Built in 1705, this is one of the few remaining garrison houses.  From this house Abraham Adams and three sons went to the Revolutionary War.  Located on the site originally called The High Field, near the Newbury falls.

Atkinson House, c. 1664   

Green Street at Hanover Street, Newbury Upper Green

The town fathers granted the first owner of the house, John Atkinson, one acre of land with the provisio that he live in Newbury and serve as the town hatter for a term of seven years.  He and his wife Sarah (Mireck) had 11 children.  The house has a connection to the Salem Witch hunts of the 1690s, as well.  According to the testimony of Sarah Atkinson, Susannah Martin visited the house during a storm some years previously, and having had to walk so far in such bad weather, Mrs. Atkinson was surprised to see Susannah bone dry with her feet mud-free. The unfortunate Susannah was hanged based on Sarah’s and others’ testimonies.

Bray House, c. 1820     no longer standing

A note on the back of the photo says "Moved from High Street, 1851."  According to Currier's History of Newbury, a Richard S. Bray was chosen in 1854 as one of the "tithing-men" for the First Parish Church.  The position was discontinued the following year.

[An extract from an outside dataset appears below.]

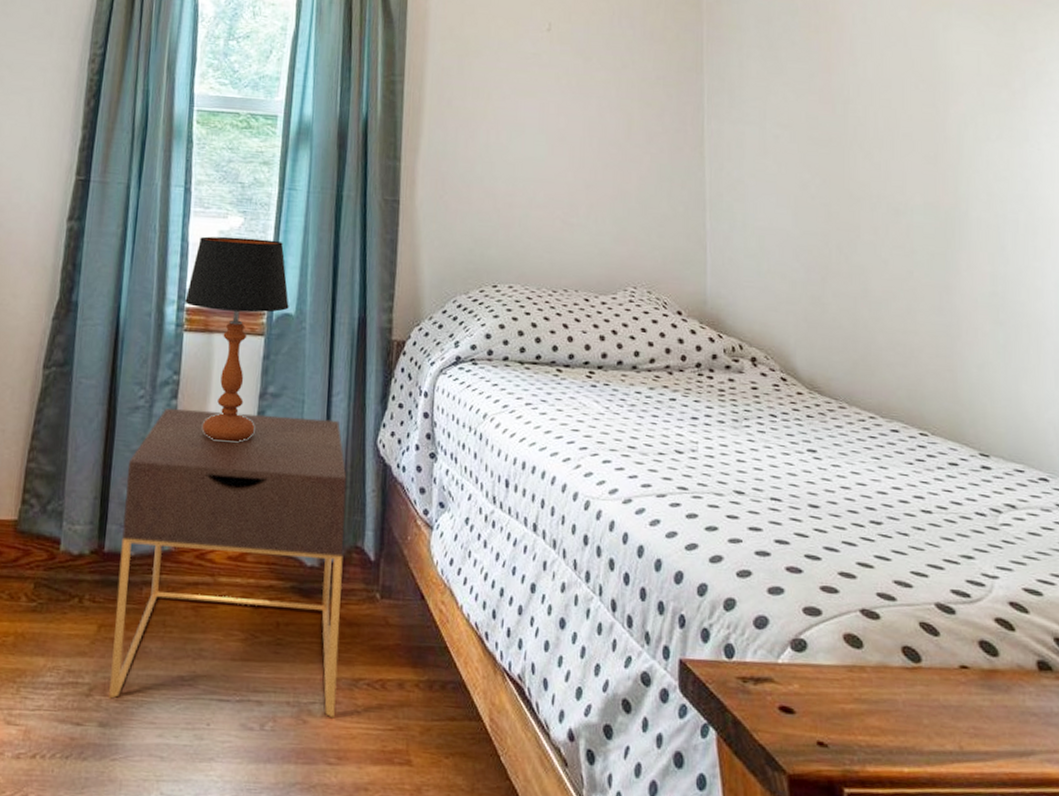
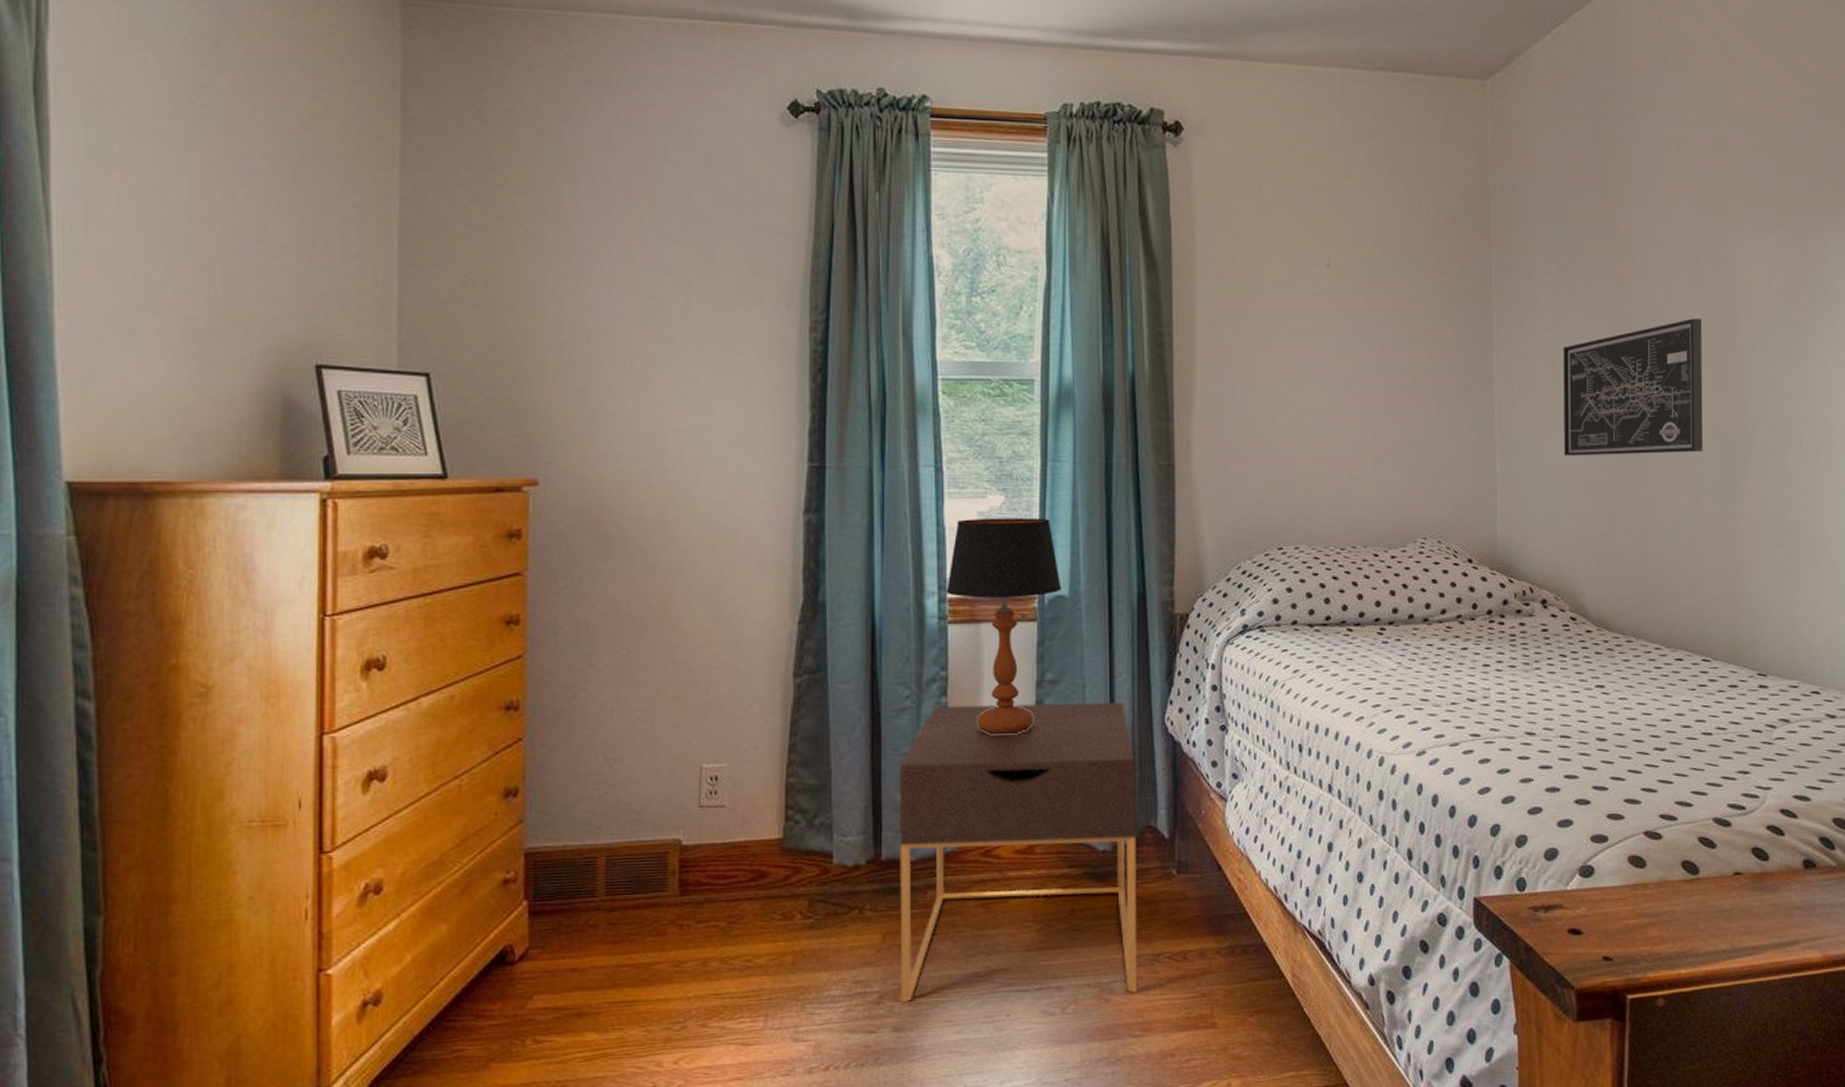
wall art: none [772,96,916,225] -> present [1563,318,1704,456]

Byfield Female Seminary, c. 1797     Elm Street, Byfield

A faction of the Byfield Parish Church broke away in 1797, worshipping in a meetinghouse which became known as the "Sleigh Meetinghouse," named for its pastor, The Rev. William Sleigh.  When the church reunited, church deacon Benjamin Colman bought the meetinghouse and moved it beside his own house.  The first female seminary in the country was organized in 1807 in this building, with The Rev. Joseph Emerson as its first preceptor.  Among its graduates were Miss Mary Lyon, founder of Mount Holyoke College, and American missionary Harriet Newell.  A third floor was added in the early 20th century and between 1963 and 1975 the building was in use as the New England Military School.  Today it is a private home.

Byfield Parish Old Parsonage, c. 1703    
formerly on Elm Street, Byfield

This dwelling was built for The Rev. Moses Hale.  The elderly gentleman in the sepia photo standing next to the chair is possibly the Rev. Withington.  An interesting wooden fence conforms to the roundabout in front of the stable.